Authors reported intellectual ability for only 24% of participants (n = 98). Of these, 49% (n = 48) were identified as having an ID or had a reported IQ score of below 70 points. Cognitive estimates were reported for 32% (n = 60) of participants less than 7 years of age without an IQ evaluation. Of these, 35 (58%) were reported to have significant impairments and 25 (42%) were reported to not have such impairments. Overall, 83 participants (20%) were reported to have ID or cognitive impairments, 75 (18%) were reported not to have these impairments, and no information was provided for the remaining participants (n = 251; 61%). Few studies included data on cognitive ability and placement (n = 83), but available data suggest that those with ID were more likely to have a placement in a self-contained setting: 56% of participants with ID were in a self-contained setting while only 12% of those reported as having no ID were in self-contained settings.
Contextual Variables
Setting and arrangement
Most studies were conducted in school settings, with 132 (49%) conducted in the context of student-led school activities (e.g., recess) and 48 (18%) conducted in the context of teacher-led activities (e.g., direct instruction). Other common settings included homes (n = 29; 11%) and clinics (n = 34; 13%). Remaining studies were conducted in multiple (n = 18; 7%) or unreported (n = 2; 1%) settings. Measurement was often conducted in 1:1 arrangements (adult implementer; n = 148; 56%), with other individuals in small group arrangements (n = 82; 31%), in whole group arrangements (n = 2; 1%), or arrangements with no identified group size (n = 31; 12%; for example, typical play settings with any number of peers).
Implementers and social partners
Researchers implemented instruction in 140 studies (53%). Other implementers included teachers, therapists, or assistants (n = 37; 14%), peers (n = 27; 10%), and parents (n = 17; 6%). In 32 studies (12%), the role of the implementer was not identified; 10 studies (4%) featured multiple implementers. Peers (n = 117; 44%) and researchers (n = 82; 31%) commonly appeared as social partners. Parents (n = 14; 5%) and teachers (n = 17; 6%) appeared less often. Some studies used a variety of social partners (n = 23; 9%), and a small number did not report social partner type (n = 10; 4%). The most common combination of implementer–social partner was researcher–researcher; the researcher implemented the intervention and served as the social partner. As unspecified implementers and social partners were likely researchers, 35% of the studies may fit into this researcher–researcher category.
Treatment Components
Most studies (n = 161; 61%) used more than one treatment component. The most frequently used stand-alone antecedent interventions were prompting (n = 27; 10%), peer training (n = 22; 8%), and social skills training (n = 17; 6%). Priming (n = 15; 6%), environmental arrangement (n = 14; 5%), and video-based interventions (n = 13; 5%) were also used alone; no other intervention component was used in isolation at least 10 times.
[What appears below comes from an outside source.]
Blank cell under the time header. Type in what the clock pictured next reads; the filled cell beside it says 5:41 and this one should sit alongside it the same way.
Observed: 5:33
The most common intervention combinations (used at least 10 times; see Table 2) were (a) prompting plus social skills training, (b) prompting plus environmental arrangement, and (c) prompting plus scripts. When considering uses across a number of intervention combinations, prompting (n = 112; 43%), social skills training (n = 69; 26%), and peer training (n = 57; 22%) frequently appeared as treatment components. Environmental arrangement (n = 38; 14%), scripts (n = 54; 21%), video (n = 29; 11%), priming (n = 24; 9%), responsive interactions (n = 16; 6%), academic-based groups (n = 7; 3%), and modeling (n = 4; 2%) appeared less frequently. In nine studies (3%), interventions categorized as “other” were used; these included sensory-based interventions, self-management training, imitation training, and training the use of alternative communication methods; these were usually combined with other intervention components.
Percentage Success Rates (and Total Numbers of Studies) by Participant, Behavior Characteristics, Implementer, and Social Partner.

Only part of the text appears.